Request: Render every line of the records below as a Markdown table with the columns No. and Text, numbering the rows in order. Omit blank lines and the picture markers.

Input data:
----------------

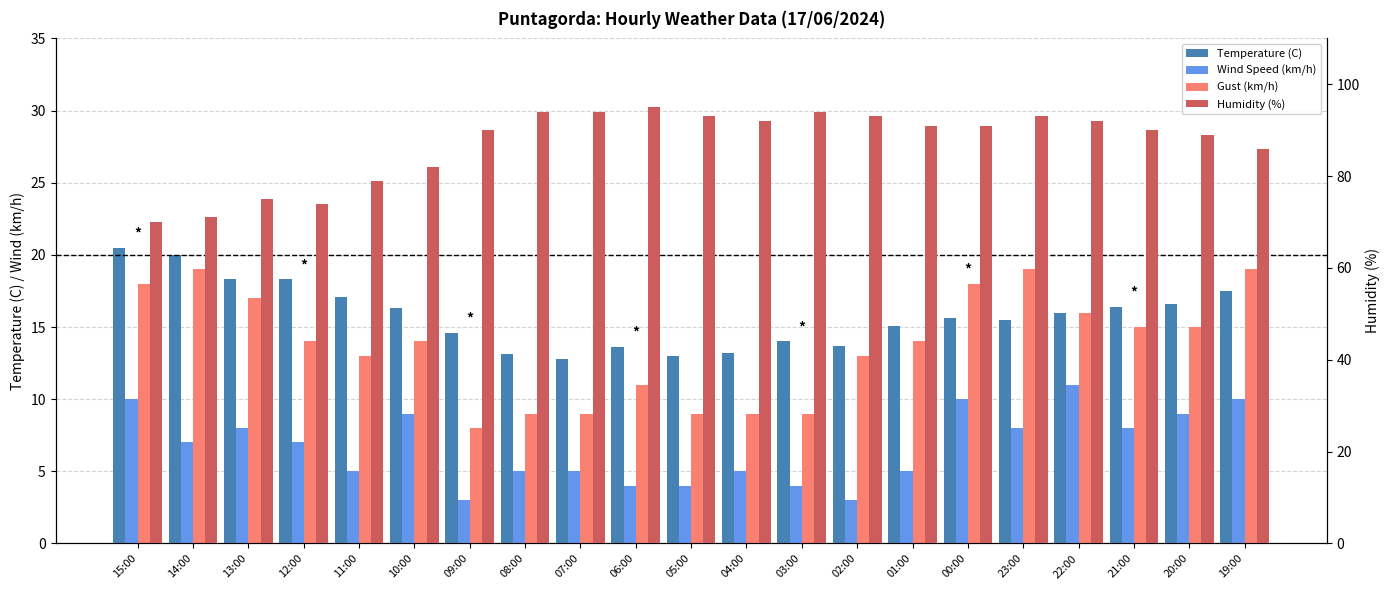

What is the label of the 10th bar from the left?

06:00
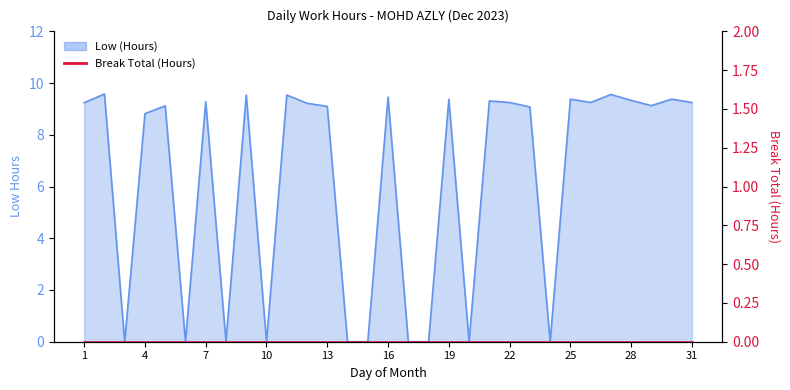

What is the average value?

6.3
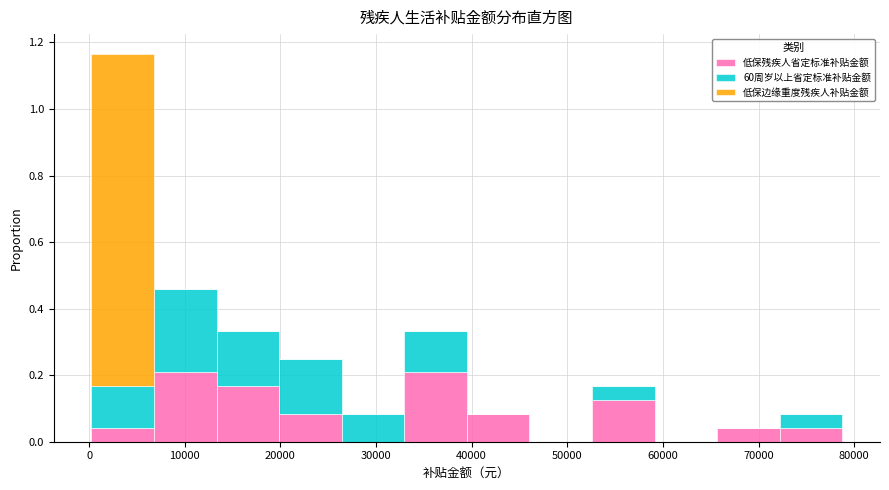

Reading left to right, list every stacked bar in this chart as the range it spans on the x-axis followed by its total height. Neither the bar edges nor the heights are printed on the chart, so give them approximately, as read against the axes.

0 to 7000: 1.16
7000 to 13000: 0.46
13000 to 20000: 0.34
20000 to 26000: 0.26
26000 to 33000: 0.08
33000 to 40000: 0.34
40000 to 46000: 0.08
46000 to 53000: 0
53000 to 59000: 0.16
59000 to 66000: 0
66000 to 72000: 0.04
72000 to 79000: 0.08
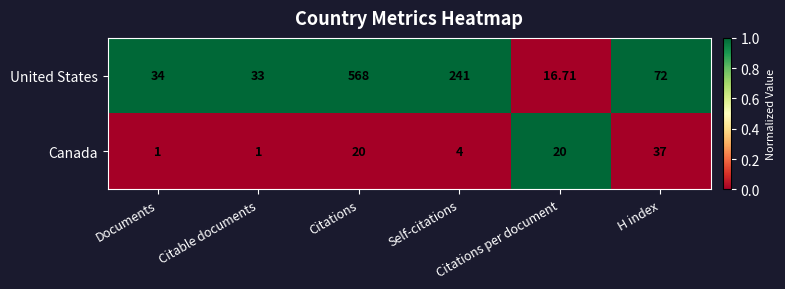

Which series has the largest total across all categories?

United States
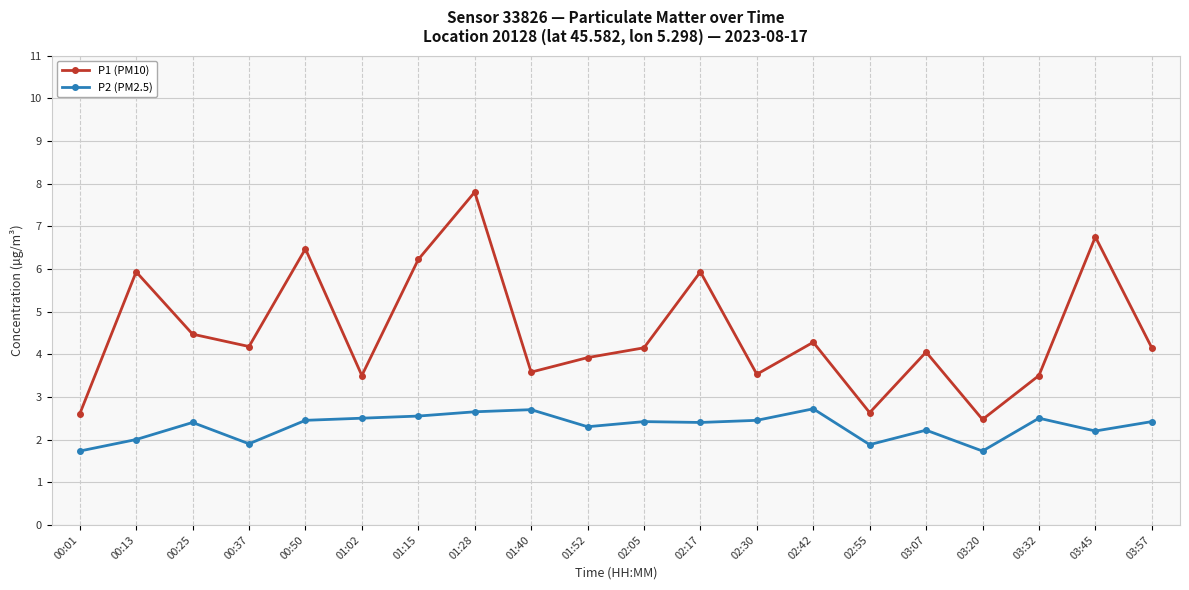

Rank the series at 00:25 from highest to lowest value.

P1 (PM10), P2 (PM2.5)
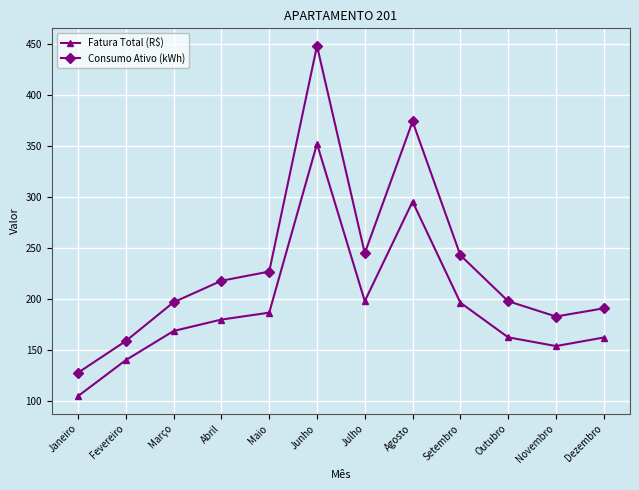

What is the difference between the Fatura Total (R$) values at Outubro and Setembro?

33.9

----------------

Result below:
| No. | Text |
|---|---|
| 1 | What is the label of the 10th bar from the left? |
| 2 | 06:00 |
| 3 | What is the average value? |
| 4 | 6.3 |
| 5 | Reading left to right, list every stacked bar in this chart as the range it spans on the x-axis followed by its total height. Neither the bar edges nor the heights are printed on the chart, so give them approximately, as read against the axes. |
| 6 | 0 to 7000: 1.16 |
| 7 | 7000 to 13000: 0.46 |
| 8 | 13000 to 20000: 0.34 |
| 9 | 20000 to 26000: 0.26 |
| 10 | 26000 to 33000: 0.08 |
| 11 | 33000 to 40000: 0.34 |
| 12 | 40000 to 46000: 0.08 |
| 13 | 46000 to 53000: 0 |
| 14 | 53000 to 59000: 0.16 |
| 15 | 59000 to 66000: 0 |
| 16 | 66000 to 72000: 0.04 |
| 17 | 72000 to 79000: 0.08 |
| 18 | Which series has the largest total across all categories? |
| 19 | United States |
| 20 | Rank the series at 00:25 from highest to lowest value. |
| 21 | P1 (PM10), P2 (PM2.5) |
| 22 | What is the difference between the Fatura Total (R$) values at Outubro and Setembro? |
| 23 | 33.9 |